As leis de bases da saúde e da proteção civil permitem a aplicação de algumas medidas, mas nenhuma que restrinja liberdades. Para Vitalino Canas, o Governo tem agora "uma margem consideravelmente menor" do que a que tinha nas outras vagas.
Frente a frente
Há razões para ficarmos preocupados face à recente subida dos casos de covid-19 e das mortes associadas em Portugal?

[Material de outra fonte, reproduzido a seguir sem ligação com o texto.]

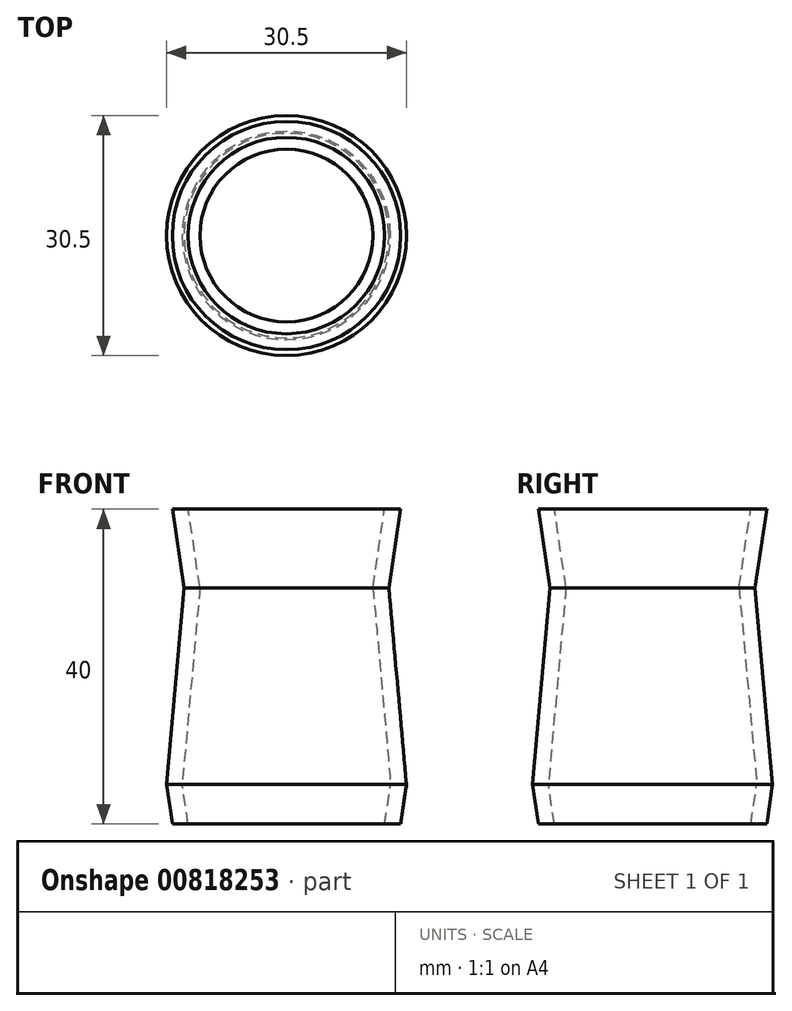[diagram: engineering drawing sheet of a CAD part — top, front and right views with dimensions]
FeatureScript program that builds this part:
annotation { "Feature Type Name" : "Feature", "Feature Type Description" : "" }
export const myFeature = defineFeature(function(context is Context, id is Id, definition is map)
    precondition{}
    {
        {
            var Q0;
            Q0=qCreatedBy(makeId("Top.planeOp"),FACE);
            var sketch = newSketch(context, id + "F0", { "sketchPlane" : qUnion([Q0])});
            skCircle(sketch, "E0", {"center": v(0, 0) * mm, "radius": 14.5 * mm});
            skSolve(sketch);
        }
        {
            var Q0;
            Q0=qCreatedBy(makeId("Top.planeOp"),FACE);
            cPlane(context, id + "F1", {"entities" : qUnion([Q0]), "cplaneType" : CPlaneType.OFFSET, "offset" : 5 * mm, "width" : 150 * mm, "height" : 150 * mm});
        }
        {
            var Q0;
            Q0=qCreatedBy(id+"F1.planeOp",FACE);
            var sketch = newSketch(context, id + "F2", { "sketchPlane" : qUnion([Q0])});
            skCircle(sketch, "E1", {"center": v(0, 0) * mm, "radius": 15.25 * mm});
            skSolve(sketch);
        }
        {
            var Q0;
            Q0 = qSketchRegion(id + "F0", true);
            var Q1;
            Q1 = qSketchRegion(id + "F2", true);
            loft(context, id + "F3", {"sheetProfilesArray" : [{ "sheetProfileEntities" : qUnion([Q0]) }, { "sheetProfileEntities" : qUnion([Q1]) }]});
        }
        {
            var Q0;
            Q0=makeQuery(id+"F3.opLoft","CAP_FACE",FACE,{"disambiguationData":[OSD([makeQuery(id+"F2.imprint","IMPRINT",FACE,{"disambiguationData":[TD([[makeQuery(id+"F2.imprint","IMPRINT",EDGE,{"derivedFrom":sQuery(id+"F2.wireOp",EDGE,"E1")}),1.0]])]})])],"isStart":true});
            cPlane(context, id + "F4", {"entities" : qUnion([Q0]), "cplaneType" : CPlaneType.OFFSET, "offset" : 25 * mm, "width" : 150 * mm, "height" : 150 * mm});
        }
        {
            var Q0;
            Q0=qCreatedBy(id+"F4.planeOp",FACE);
            var sketch = newSketch(context, id + "F5", { "sketchPlane" : qUnion([Q0])});
            skCircle(sketch, "E2", {"center": v(0, 0) * mm, "radius": 13 * mm});
            skSolve(sketch);
        }
        {
            var Q1;
            Q1=makeQuery(id+"F3.opLoft","CAP_FACE",FACE,{"disambiguationData":[OSD([makeQuery(id+"F2.imprint","IMPRINT",FACE,{"disambiguationData":[TD([[makeQuery(id+"F2.imprint","IMPRINT",EDGE,{"derivedFrom":sQuery(id+"F2.wireOp",EDGE,"E1")}),1.0]])]})])],"isStart":true});
            var Q2;
            Q2=makeQuery(id+"F5.imprint","IMPRINT",FACE,{"disambiguationData":[TD([[makeQuery(id+"F5.imprint","IMPRINT",EDGE,{"derivedFrom":sQuery(id+"F5.wireOp",EDGE,"E2")}),1.0]])]});
            loft(context, id + "F6", {"operationType" : NewBodyOperationType.ADD, "sheetProfilesArray" : [{ "sheetProfileEntities" : qUnion([Q1]) }, { "sheetProfileEntities" : qUnion([Q2]) }]});
        }
        {
            var Q0;
            Q0=makeQuery(id+"F6.opLoft","CAP_FACE",FACE,{"disambiguationData":[OSD([makeQuery(id+"F5.imprint","IMPRINT",FACE,{"disambiguationData":[TD([[makeQuery(id+"F5.imprint","IMPRINT",EDGE,{"derivedFrom":sQuery(id+"F5.wireOp",EDGE,"E2")}),1.0]])]})])],"isStart":true});
            cPlane(context, id + "F7", {"entities" : qUnion([Q0]), "cplaneType" : CPlaneType.OFFSET, "offset" : 10 * mm, "width" : 150 * mm, "height" : 150 * mm});
        }
        {
            var Q0;
            Q0=qCreatedBy(id+"F7.planeOp",FACE);
            var sketch = newSketch(context, id + "F8", { "sketchPlane" : qUnion([Q0])});
            skCircle(sketch, "E3", {"center": v(0, 0) * mm, "radius": 14.5 * mm});
            skSolve(sketch);
        }
        {
            var Q1;
            Q1=makeQuery(id+"F6.opLoft","CAP_FACE",FACE,{"disambiguationData":[OSD([makeQuery(id+"F5.imprint","IMPRINT",FACE,{"disambiguationData":[TD([[makeQuery(id+"F5.imprint","IMPRINT",EDGE,{"derivedFrom":sQuery(id+"F5.wireOp",EDGE,"E2")}),1.0]])]})])],"isStart":true});
            var Q2;
            Q2=makeQuery(id+"F8.imprint","IMPRINT",FACE,{"disambiguationData":[TD([[makeQuery(id+"F8.imprint","IMPRINT",EDGE,{"derivedFrom":sQuery(id+"F8.wireOp",EDGE,"E3")}),1.0]])]});
            loft(context, id + "F9", {"operationType" : NewBodyOperationType.ADD, "sheetProfilesArray" : [{ "sheetProfileEntities" : qUnion([Q1]) }, { "sheetProfileEntities" : qUnion([Q2]) }]});
        }
        {
            var Q0;
            Q0=makeQuery(id+"F9.opLoft","CAP_FACE",FACE,{"disambiguationData":[OSD([makeQuery(id+"F8.imprint","IMPRINT",FACE,{"disambiguationData":[TD([[makeQuery(id+"F8.imprint","IMPRINT",EDGE,{"derivedFrom":sQuery(id+"F8.wireOp",EDGE,"E3")}),1.0]])]})])],"isStart":true});
            var Q1;
            Q1=makeQuery(id+"F3.opLoft","CAP_FACE",FACE,{"disambiguationData":[OSD([makeQuery(id+"F0.imprint","IMPRINT",FACE,{"disambiguationData":[TD([[makeQuery(id+"F0.imprint","IMPRINT",EDGE,{"derivedFrom":sQuery(id+"F0.wireOp",EDGE,"E0")}),1.0]])]})])],"isStart":true});
            shell(context, id + "F10", {"entities" : qUnion([Q0, Q1]), "thickness" : 2 * mm});
        }
    });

Gustavo Tato Borges, Ass. de Médicos de Saúde Pública
Temos razões para ficarmos muito alerta, não chega ficarmos debaixo da ação da vacina. Não estamos numa situação de alarme nem devemos ficar extraordinariamente preocupados, mas há que ter muita atenção e perceber que esta é a altura certa para mudarmos pequenas coisas do nosso dia a dia, de modo a não ficarmos ao sabor desta doença.
Pedro Simas, Virologista
Em Portugal, não. Temos quase 90% de população vacinada e as vacinas funcionam. A nova vaga não tem uma dinâmica pandémica - que é exponencial -, mas sim endémica. Não terá as consequências que teria se fosse uma vaga pandémica com uma população não protegida.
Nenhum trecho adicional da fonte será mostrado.